We have said in many cases that in the construction of written' instruments the *681controlling inquiry is the intention of the parties and we have cases which hold that the intention must be ascertained from a consideration of the whole instrument, from the nature of the subject matter, and from the surrounding circumstances; that is to say, by having regard for the situation of the parties and the objects they had in view in making the contract or conveyance. First National Bank of New Brockton v. McIntosh, 201 Ala. 649, 79 So. 121, L.R.A. 1918F, 353; Porter v. Henderson, 203 Ala. 312, 82 So. 668; King v. Coffee, 222 Ala. 245, 131 So. 792; Smith v. Bachus, 195 Ala. 8, 70 So. 261. See Walker v. W. T. Smith Lumber Co., 226 Ala. 65, 145 So. 572; Nettles v. Lichtman, 228 Ala. 52, 152 So. 450, 91 A.L.R. 1455; Williams v. Johns-Carroll Lumber Co., 238 Ala. 536, 192 So. 278; Hart v. Baptist Foundation of Alabama, 264 Ala. 632, 88 So.2d 681; Brown v. Huckabaa, 264 Ala. 660, 89 So.2d 180. Of course, the rule which permits the consideration of the attendant circumstances does not authorize a consideration of what the parties may have stated as to their intention, nor their negotiations, nor evidence as to what other persons understood the parties to intend. King v. Coffee, supra; Brown v. Huckabaa, supra.

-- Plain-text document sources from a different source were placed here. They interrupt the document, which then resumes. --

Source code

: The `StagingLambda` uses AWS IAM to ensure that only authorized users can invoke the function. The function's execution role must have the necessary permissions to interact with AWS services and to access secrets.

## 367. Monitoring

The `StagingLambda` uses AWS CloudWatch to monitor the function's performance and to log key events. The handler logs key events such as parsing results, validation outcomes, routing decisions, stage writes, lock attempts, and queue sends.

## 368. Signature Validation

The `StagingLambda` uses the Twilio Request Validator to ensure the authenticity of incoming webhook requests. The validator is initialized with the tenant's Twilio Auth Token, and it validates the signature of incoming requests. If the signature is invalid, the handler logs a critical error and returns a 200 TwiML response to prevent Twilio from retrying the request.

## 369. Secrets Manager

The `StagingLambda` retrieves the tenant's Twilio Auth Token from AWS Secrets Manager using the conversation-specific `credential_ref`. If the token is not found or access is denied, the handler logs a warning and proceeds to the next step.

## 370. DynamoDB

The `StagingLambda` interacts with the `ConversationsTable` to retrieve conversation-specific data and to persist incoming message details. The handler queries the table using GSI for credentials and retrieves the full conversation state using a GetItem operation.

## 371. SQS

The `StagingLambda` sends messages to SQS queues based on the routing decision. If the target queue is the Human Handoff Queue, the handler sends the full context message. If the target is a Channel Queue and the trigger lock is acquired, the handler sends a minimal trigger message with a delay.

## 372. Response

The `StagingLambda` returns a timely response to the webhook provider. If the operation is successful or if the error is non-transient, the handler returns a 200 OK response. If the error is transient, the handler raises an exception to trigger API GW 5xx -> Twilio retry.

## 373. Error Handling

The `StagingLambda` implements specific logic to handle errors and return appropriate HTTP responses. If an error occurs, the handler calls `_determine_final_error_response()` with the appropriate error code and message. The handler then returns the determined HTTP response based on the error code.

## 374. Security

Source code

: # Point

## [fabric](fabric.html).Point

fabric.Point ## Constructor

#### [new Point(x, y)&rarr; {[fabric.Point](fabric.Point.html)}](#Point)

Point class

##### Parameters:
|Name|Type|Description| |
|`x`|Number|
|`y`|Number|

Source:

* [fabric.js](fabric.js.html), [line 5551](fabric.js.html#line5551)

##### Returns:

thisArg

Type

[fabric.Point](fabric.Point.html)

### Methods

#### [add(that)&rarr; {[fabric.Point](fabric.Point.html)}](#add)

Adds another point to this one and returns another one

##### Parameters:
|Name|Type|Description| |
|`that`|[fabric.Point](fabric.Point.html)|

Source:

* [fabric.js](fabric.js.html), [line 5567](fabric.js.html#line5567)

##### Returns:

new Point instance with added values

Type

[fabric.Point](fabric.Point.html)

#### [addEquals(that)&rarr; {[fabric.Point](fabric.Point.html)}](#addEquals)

In view of the holding of the court, I see no occasion to set out here the evidence as it relates to the situation of the parties and the circumstances attending the execution of the deed, which I feel lead to the conclusion that it was the intention of the parties that Isabella Hardee was to get only a life estate under the deed of April 6, 1923, to her from her father.
The statement in the court’s opinion to the effect that the trial court’s conclusion that the deed under consideration conveyed a fee simple title was based on the application of the rule that the first clause prevails over the second clause in a conveyance, is, in my opinion, an incorrect interpretation of the decree of the trial court. I think it beyond question that the trial court based its conclusion in the main on our holding in the case of Green v. Jones, supra, which the court has felt constrained to overrule in so far as it holds that the granting clause in the deed there under consideration took precedence over subsequent clauses, inasmuch as the granting clause conveyed no certain, specific estate. That case, among others, is cited in the decree of the court and it contains no reference to the so-called arbitrary rule that the first clause in a deed prevails over a subsequent clause in conflict therewith, which rule is, generally speaking, different from the rule to the effect that the granting clause prevails where a specific, certain estate is defined therein and the granting clause is without ambiguity, obscurity or repugnancy, for where such is the case the granting clause prevails over introductory recitals as well as over subsequent clauses.
I make this observation concerning the court’s holding to the effect that the trial court based its decision on the rule that the first clause prevails over subsequent conflicting clauses, although apparently the court has not based its holding on the application of that rule.
Inasmuch as I am of the opinion that the deed of April 6, 1923, conveyed only a life estate to Isabella Hardee, I am constrained to dissent, but express no opinion as to the court’s holding concerning the deed of January 10, 1948, from Isabella Hardee to the appellee.
STAKELY, J., concurs in the foregoing views.